One of the speakers in today’s encouragement is Deshauna Barber, the titleholder of Miss USA 2016, a motivational speaker, a teacher at Howard University and CEO of non-government organisation Service Women’s Action Network.

Before these accomplishments, Barber was commissioned as a quartermaster officer and logistics commander in the U.S. Army Reserve as a Captain and worked as an IT analyst for the United States Department of Commerce.

When Barber was 19 years old, she worked at a Target retail store where she was once approached by a white woman who would later turn out to be a pageant coach. The pageant coach asked Barber, “Were you born in this country?” Barber felt offended. Little did she know the reason behind it. The question wasn’t asked because of her skin colour or race, instead, it was because of her beauty that Barber herself didn’t recognise at the time.

The pageant coach asked her more questions, and by this time Barber was already frustrated. “What do you want ma’am,” she asked the woman.

The pageant coached shocked her by saying, “I think you are the most beautiful girl I have ever seen, and I think you could be the next Miss USA.” The statement was hilarious to Barber when she heard it – Army brats don’t do pageants.

However, the coach was convincing enough that Barber met her the following day in a Starbucks coffee shop. Also, there to greet her was a high stack of pageant books. That’s when it all happened.

Three months later, Barber competed in her first pageant and lost. She went back in the second year and lost again. She went back the third, fourth, fifth and sixth time and lost. By this time, Barber’s motivation for success in the pageant was non-existent, so much so she called her coach frustrated.
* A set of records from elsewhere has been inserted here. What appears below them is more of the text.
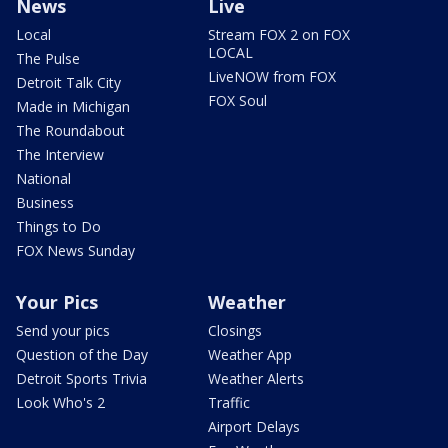
News
Live
Local
Stream FOX 2 on FOX
LOCAL
The Pulse
LiveNOW from FOX
Detroit Talk City
FOX Soul
Made in Michigan
The Roundabout
The Interview
National
Business
Things to Do
FOX News Sunday
Your Pics
Weather
Send your pics
Closings
Question of the Day
Weather App
Detroit Sports Trivia
Weather Alerts
Look Who's 2
Traffic
Airport Delays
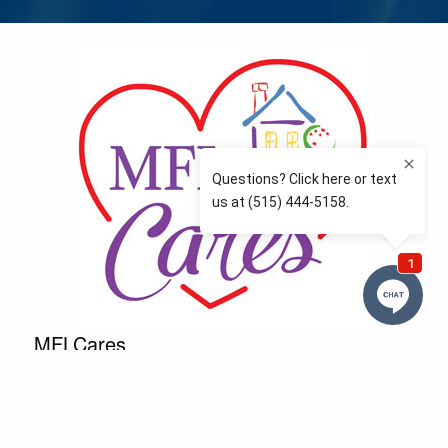
MFLCares
What matters to you is important to us — and nothing
more so than supporting the communities we love
and serve. Because we don’t just work here….We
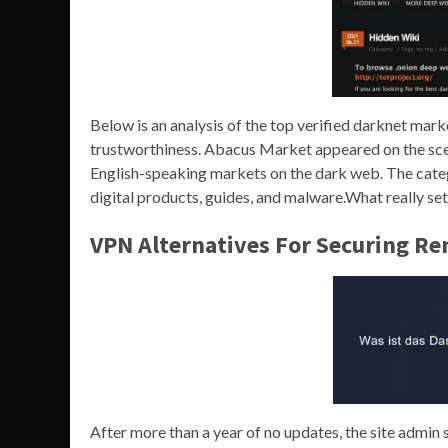
Below is an analysis of the top verified darknet mar
trustworthiness. Abacus Market appeared on the sc
English-speaking markets on the dark web. The categ
digital products, guides, and malware.What really sets 
VPN Alternatives For Securing R
After more than a year of no updates, the site admin s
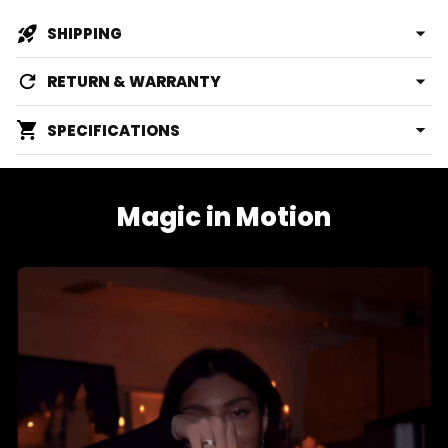
SHIPPING
RETURN & WARRANTY
SPECIFICATIONS
Magic in Motion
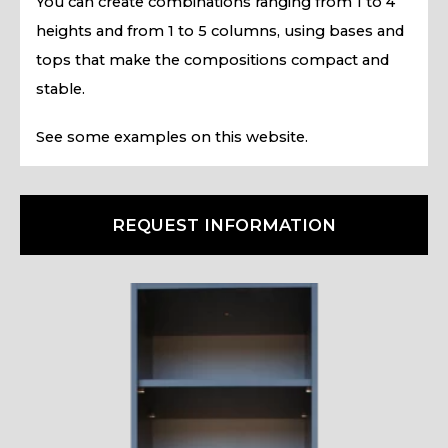
You can create combinations ranging from 1 to 4
heights and from 1 to 5 columns, using bases and
tops that make the compositions compact and
stable.
See some examples on this website.
REQUEST INFORMATION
“You told me I could have won!”

Her coach pushed her some more and told her to keep working. By this time, most people would have already quit. What made the situation 10 times worse was that her pageant coach died after succumbing to leukaemia in June 2015.

Six months later, in December 2015, Barber won Miss District of Colombia, USA.

Six months after that, in June 2016, she became the first soldier to win Miss USA.

It doesn’t matter how many times you have tried and failed. No one ever said hard work only brings success. Hard work brings failure too, but that isn’t grounds to give up, it’s grounds to rise and start over — start over a different way until you succeed.

In Barber’s words, “do not fear failure, but be terrified of regret, as giving up is the birth of regret”.